Selected extract =
_ _ _ _ _

Q Well, there are less gay girls than there are gay guys -- Girl Scouts.

THE PRESIDENT: I'm not sure about that.

Q I don't know, I'm just bull-shitting. (Laughter.)

THE PRESIDENT: I doubt that. (Laughter.)

Q You're smart. You are smart, Mr. President. (Laughter.)

Is there something -- doesn't the President have an official capacity with the Boy Scouts as, like, an honorary chairperson or something like that?

THE PRESIDENT: Oh, yes. And the gay groups asked me -- not the gay groups, the press asked me if I would -- whether I should resign from that. The President is always the honorary chairman of the Boy Scouts. And it's going to be interesting when we have our first woman president, if they make her the honorary chair of the Girl Scouts, or she gets to be the honorary chair of the Boy Scouts. (Laughter.) That will be a kick. (Laughter.)

Anyway, and I decided I shouldn't, and I think that's right. Because I think that -- first, I think the Scouts do a world of good, and in our time they have begun to be more active in the cities, which I think is really important, to go into a lot of these places where the kids don't have a lot of family or community support. And I think that it's near the end of my term, so it would just be like a symbolic thing that would, in my view, probably cause more harm than good.

And I think it's better for me to say I disagree with the position they took and try to persuade them to change their position, which I hope they will do, because I think --

Q It seems like there are so many states and communities that are moving to pressure them.


Q Yes.

THE PRESIDENT: Yes, I think there should be a lot of grass-roots pressure on them to change. But that's where they will change.

Q That's a surprise.

THE PRESIDENT: That's where they'll change. They'll change at the grass-roots level. But what's happening is -- look, the overwhelming thing which changes people's attitudes on these issues is personal contact, personal experience.

I'll tell you a little story. When we did the gays in the military thing, I got -- not my pollster, another guy that I knew sent me a poll he had done saying this is a political disaster for you, and here's why -- but that's not the reason, the point I'm telling you. The polls showed by 48 to 45 people agreed with my position, in 1993.

But when asked, do you strongly -- so I won it, 48-45. But among those who felt intensely, I lost it 36-18 or 15 -- 36-15.

Q Not a single-cause vote at all.

THE PRESIDENT: No, but for the antis, it was a single issue vote. For the pros, it was, you know, I'm broad-minded, I've got a lot of other things on my mind.

MR. SIEWERT: They're still mad at Cheney for what he said the other day.

THE PRESIDENT: Yes. What did Cheney say?

MR. SIEWERT: He wasn't hard over against -- he wasn't hard enough over against gay marriage, or civil unions.

_ _ _ _ _

Set tasks =
(1) According to the interview excerpt, who is always the honorary chairman of the Boy Scouts?
(2) Repeat word for word the passage of the interview excerpt starting with "THE PRESIDENT: I doubt" and going on through "something like that?".

_ _ _ _ _

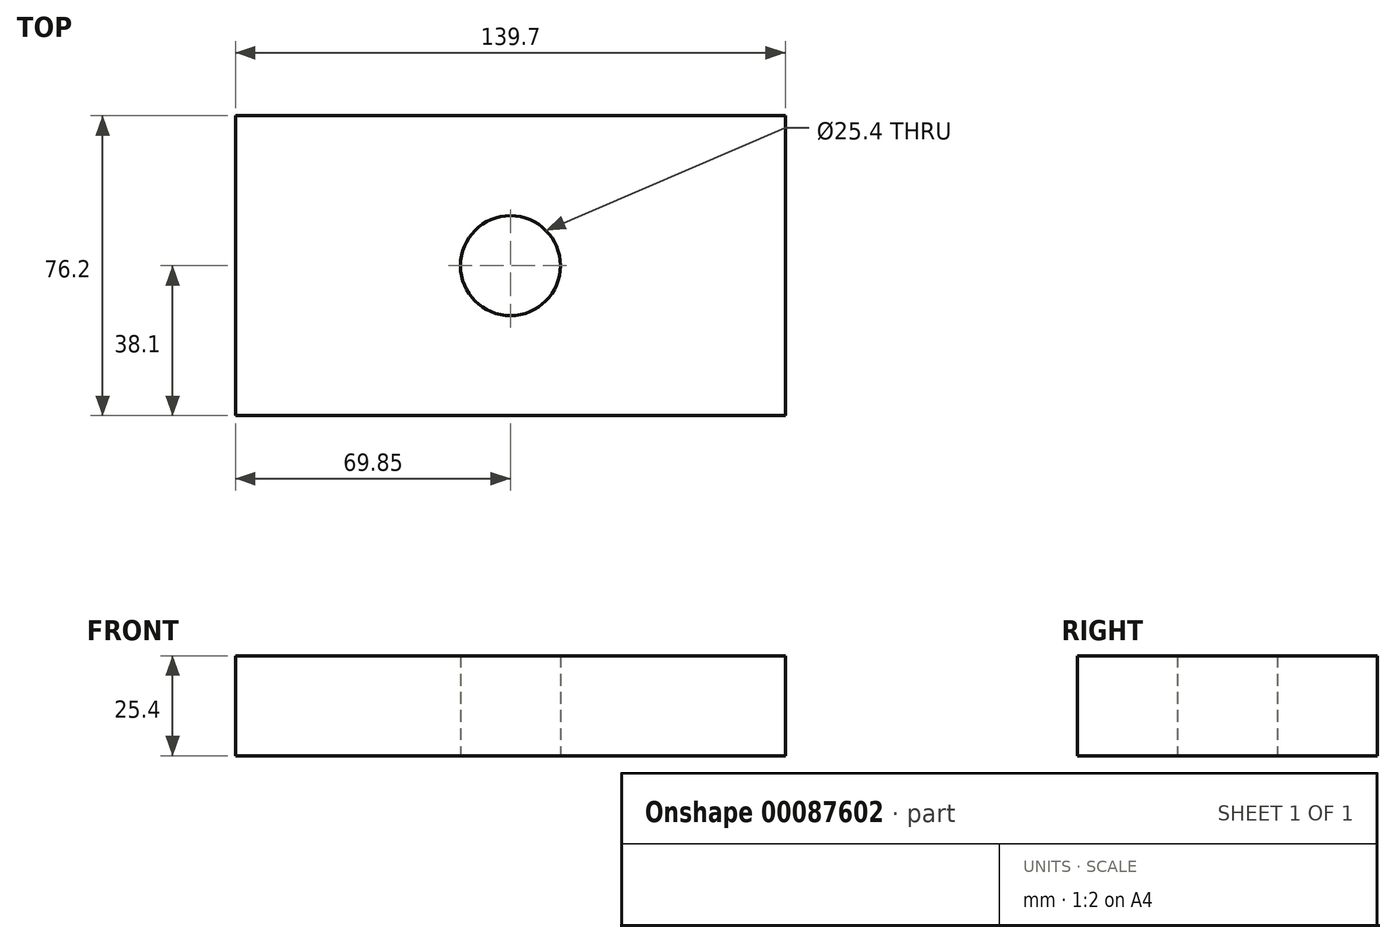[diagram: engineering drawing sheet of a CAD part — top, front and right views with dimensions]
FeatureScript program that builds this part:
annotation { "Feature Type Name" : "Feature", "Feature Type Description" : "" }
export const myFeature = defineFeature(function(context is Context, id is Id, definition is map)
    precondition{}
    {
        {
            var Q0;
            Q0=qCreatedBy(makeId("Top.planeOp"),FACE);
            var sketch = newSketch(context, id + "F0", { "sketchPlane" : qUnion([Q0])});
            skLineSegment(sketch, "E0.bottom", {"start": v(0, 0) * mm, "end": v(139.7, 0) * mm});
            skLineSegment(sketch, "E0.top", {"start": v(0, 76.2) * mm, "end": v(139.7, 76.2) * mm});
            skLineSegment(sketch, "E0.left", {"start": v(0, 0) * mm, "end": v(0, 76.2) * mm});
            skLineSegment(sketch, "E0.right", {"start": v(139.7, 0) * mm, "end": v(139.7, 76.2) * mm});
            skCircle(sketch, "E1", {"center": v(69.85, 38.1) * mm, "radius": 12.7 * mm});
            skSolve(sketch);
        }
        {
            var Q0;
            Q0 = qSketchRegion(id + "F0", true);
            extrude(context, id + "F1", {"entities" : qUnion([Q0]), "depth" : 25.4 * mm});
        }
    });
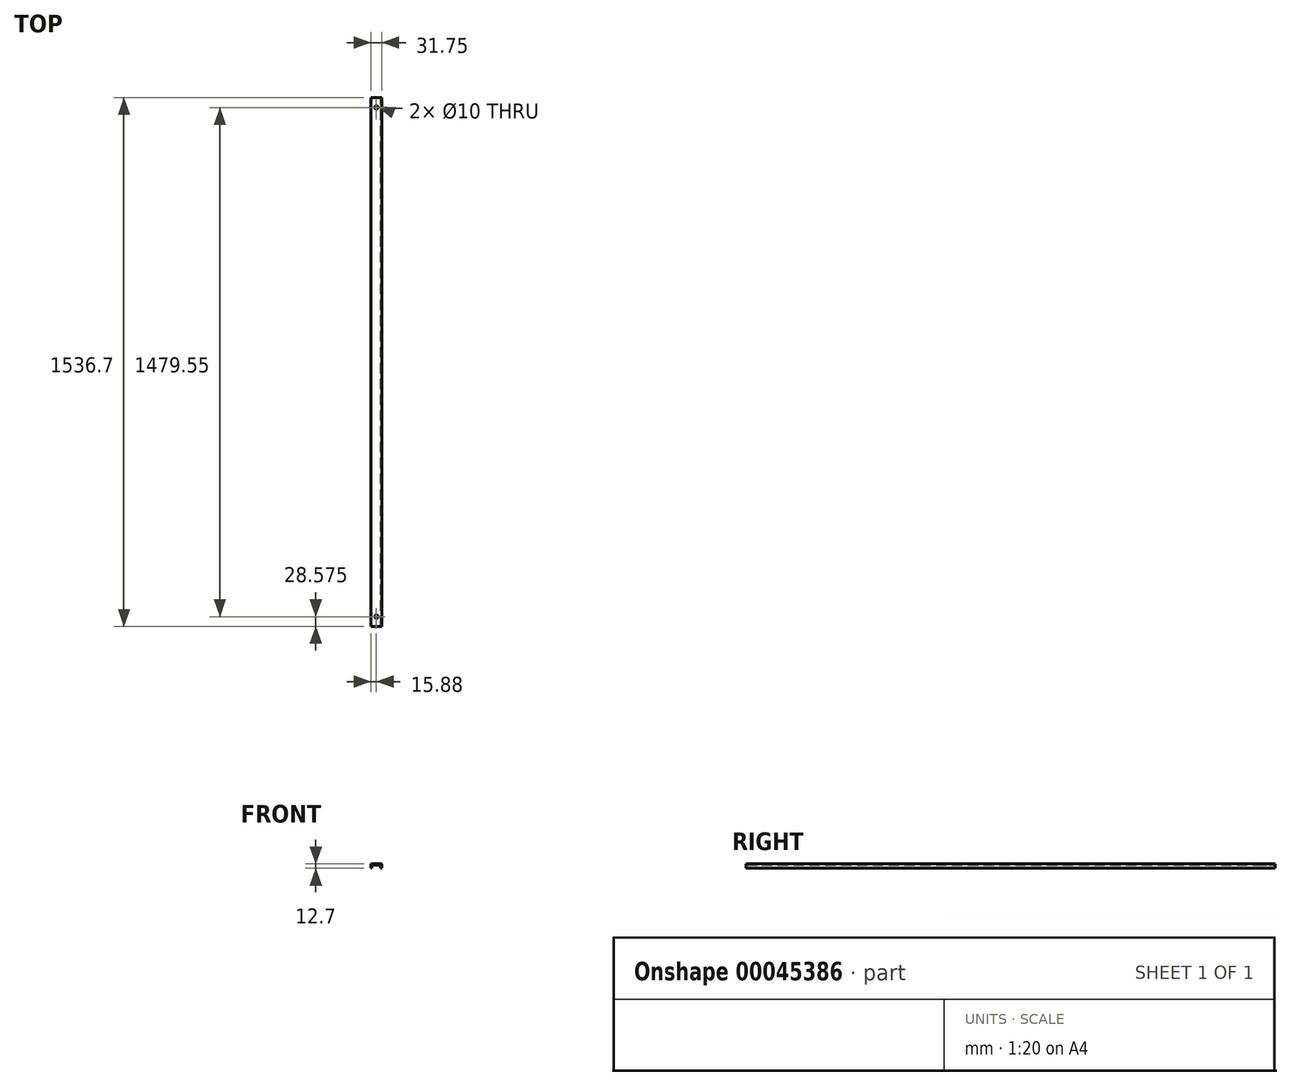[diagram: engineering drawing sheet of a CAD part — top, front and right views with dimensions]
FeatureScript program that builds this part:
annotation { "Feature Type Name" : "Feature", "Feature Type Description" : "" }
export const myFeature = defineFeature(function(context is Context, id is Id, definition is map)
    precondition{}
    {
        {
            var Q0;
            Q0=qCreatedBy(makeId("Front.planeOp"),FACE);
            var sketch = newSketch(context, id + "F0", { "sketchPlane" : qUnion([Q0])});
            skLineSegment(sketch, "E0.bottom", {"start": v(-14.14, -2.7) * mm, "end": v(17.61, -2.7) * mm});
            skLineSegment(sketch, "E0.top", {"start": v(-14.14, -15.4) * mm, "end": v(-10.96, -15.4) * mm});
            skLineSegment(sketch, "E0.left", {"start": v(-14.14, -2.7) * mm, "end": v(-14.14, -15.4) * mm});
            skLineSegment(sketch, "E0.right", {"start": v(17.61, -2.7) * mm, "end": v(17.61, -15.4) * mm});
            skLineSegment(sketch, "E1.top", {"start": v(-10.96, -5.87) * mm, "end": v(14.44, -5.87) * mm});
            skLineSegment(sketch, "E1.left", {"start": v(-10.96, -15.4) * mm, "end": v(-10.96, -5.87) * mm});
            skLineSegment(sketch, "E1.right", {"start": v(14.44, -15.4) * mm, "end": v(14.44, -5.87) * mm});
            skLineSegment(sketch, "E2.trimOffspring", {"start": v(14.44, -15.4) * mm, "end": v(17.61, -15.4) * mm});
            skSolve(sketch);
        }
        {
            var Q0;
            Q0 = qSketchRegion(id + "F0", true);
            extrude(context, id + "F1", {"entities" : qUnion([Q0]), "depth" : 1536.7 * mm});
        }
        {
            var Q0;
            Q0=makeQuery(id+"F1.opExtrude","SWEPT_FACE",FACE,{"disambiguationData":[OSD([sQuery(id+"F0.wireOp",EDGE,"E0.bottom")])]});
            var sketch = newSketch(context, id + "F2", { "sketchPlane" : qUnion([Q0])});
            skCircle(sketch, "E3", {"center": v(1.74, -28.58) * mm, "radius": 5 * mm});
            skCircle(sketch, "E4", {"center": v(1.74, -1508.13) * mm, "radius": 5 * mm});
            skSolve(sketch);
        }
        {
            var Q0;
            Q0=makeQuery(id+"F2.imprint","IMPRINT",FACE,{"disambiguationData":[TD([[makeQuery(id+"F2.imprint","IMPRINT",EDGE,{"derivedFrom":sQuery(id+"F2.wireOp",EDGE,"E4")}),1.0]])]});
            var Q1;
            Q1=makeQuery(id+"F2.imprint","IMPRINT",FACE,{"disambiguationData":[TD([[makeQuery(id+"F2.imprint","IMPRINT",EDGE,{"derivedFrom":sQuery(id+"F2.wireOp",EDGE,"E3")}),1.0]])]});
            extrude(context, id + "F3", {"entities" : qUnion([Q0, Q1]), "operationType" : NewBodyOperationType.REMOVE, "oppositeDirection" : true, "depth" : 25.4 * mm});
        }
    });
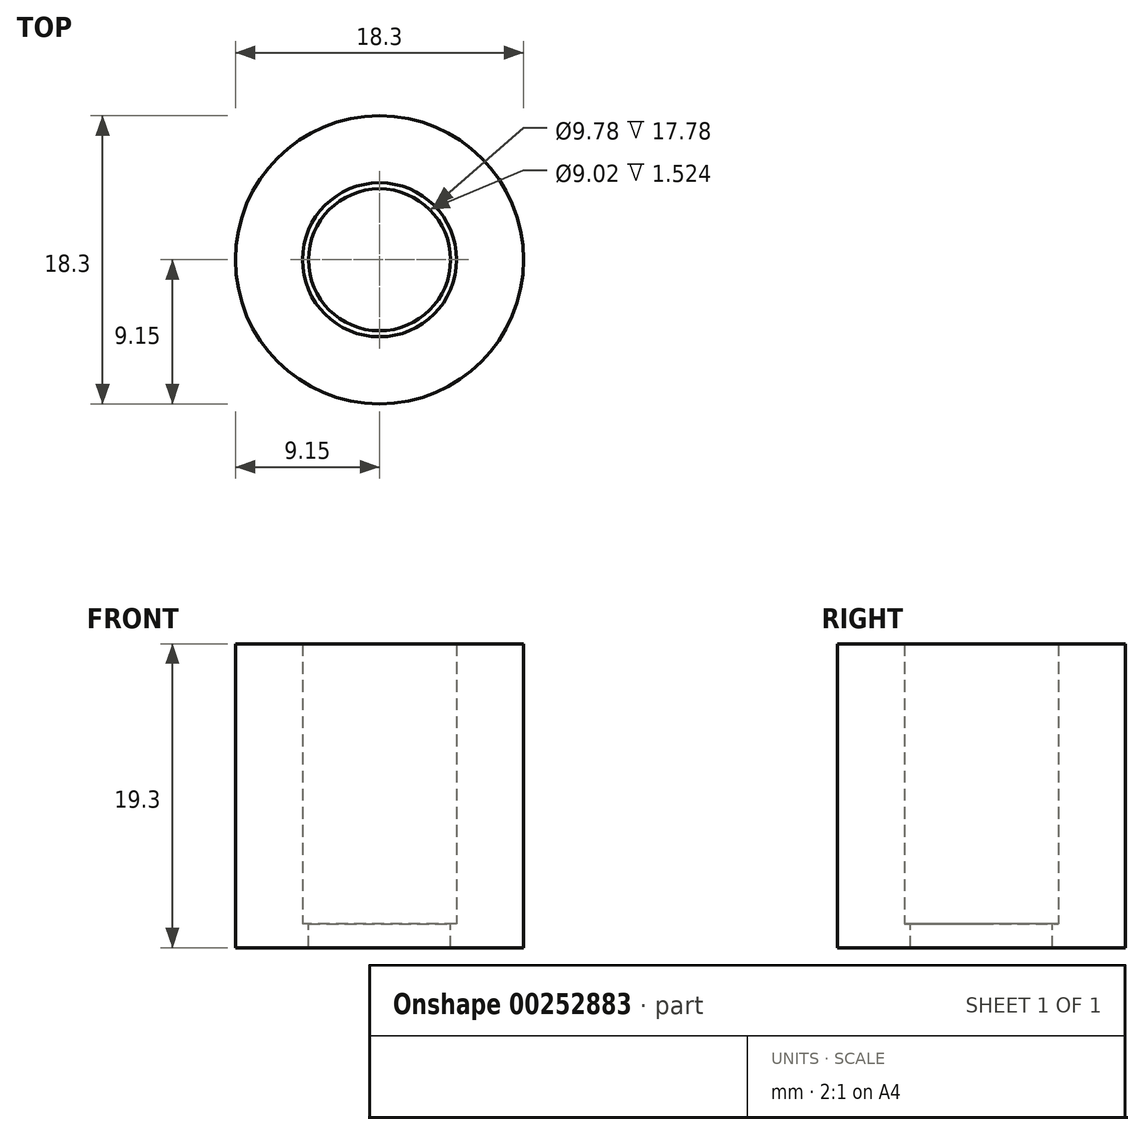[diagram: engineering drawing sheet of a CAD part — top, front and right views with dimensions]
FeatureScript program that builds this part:
annotation { "Feature Type Name" : "Feature", "Feature Type Description" : "" }
export const myFeature = defineFeature(function(context is Context, id is Id, definition is map)
    precondition{}
    {
        {
            var Q0;
            Q0=qCreatedBy(makeId("Top.planeOp"),FACE);
            var sketch = newSketch(context, id + "F0", { "sketchPlane" : qUnion([Q0])});
            skCircle(sketch, "E0", {"center": v(0, 0) * mm, "radius": 9.15 * mm});
            skCircle(sketch, "E1", {"center": v(0, 0) * mm, "radius": 4.9 * mm});
            skSolve(sketch);
        }
        {
            var Q0;
            Q0=sQuery(id+"F0.wireOp",EDGE,"E1");
            extrude(context, id + "F1", {"bodyType" : ToolBodyType.SURFACE, "surfaceEntities" : qUnion([Q0]), "depth" : 17.78 * mm});
        }
        {
            var Q0;
            Q0=makeQuery(id+"F0.imprint","IMPRINT",FACE,{"disambiguationData":[TD([[makeQuery(id+"F0.imprint","IMPRINT",EDGE,{"derivedFrom":sQuery(id+"F0.wireOp",EDGE,"E0")}),1.0]])]});
            var Q1;
            Q1=sQuery(id+"F0.wireOp",EDGE,"E0");
            extrude(context, id + "F2", {"entities" : qUnion([Q0]), "surfaceEntities" : qUnion([Q1]), "depth" : 17.78 * mm});
        }
        {
            var Q0;
            Q0=makeQuery(id+"F2.opExtrude","CAP_FACE",FACE,{"disambiguationData":[OSD([sQuery(id+"F0.wireOp",EDGE,"E0"),sQuery(id+"F0.wireOp",EDGE,"E1")])],"isStart":true});
            var sketch = newSketch(context, id + "F3", { "sketchPlane" : qUnion([Q0])});
            skCircle(sketch, "E2.0", {"center": v(0, 0) * mm, "radius": 9.15 * mm});
            skCircle(sketch, "E3", {"center": v(0, 0) * mm, "radius": 4.5 * mm});
            skSolve(sketch);
        }
        {
            var Q0;
            Q0 = qSketchRegion(id + "F3", true);
            extrude(context, id + "F4", {"entities" : qUnion([Q0]), "operationType" : NewBodyOperationType.ADD, "depth" : 1.52 * mm});
        }
    });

_ _ _ _ _

Replies =
(1) The President is always the honorary chairman of the Boy Scouts.

(2)
THE PRESIDENT: I doubt that. (Laughter.)

Q You're smart. You are smart, Mr. President. (Laughter.)

Is there something -- doesn't the President have an official capacity with the Boy Scouts as, like, an honorary chairperson or something like that?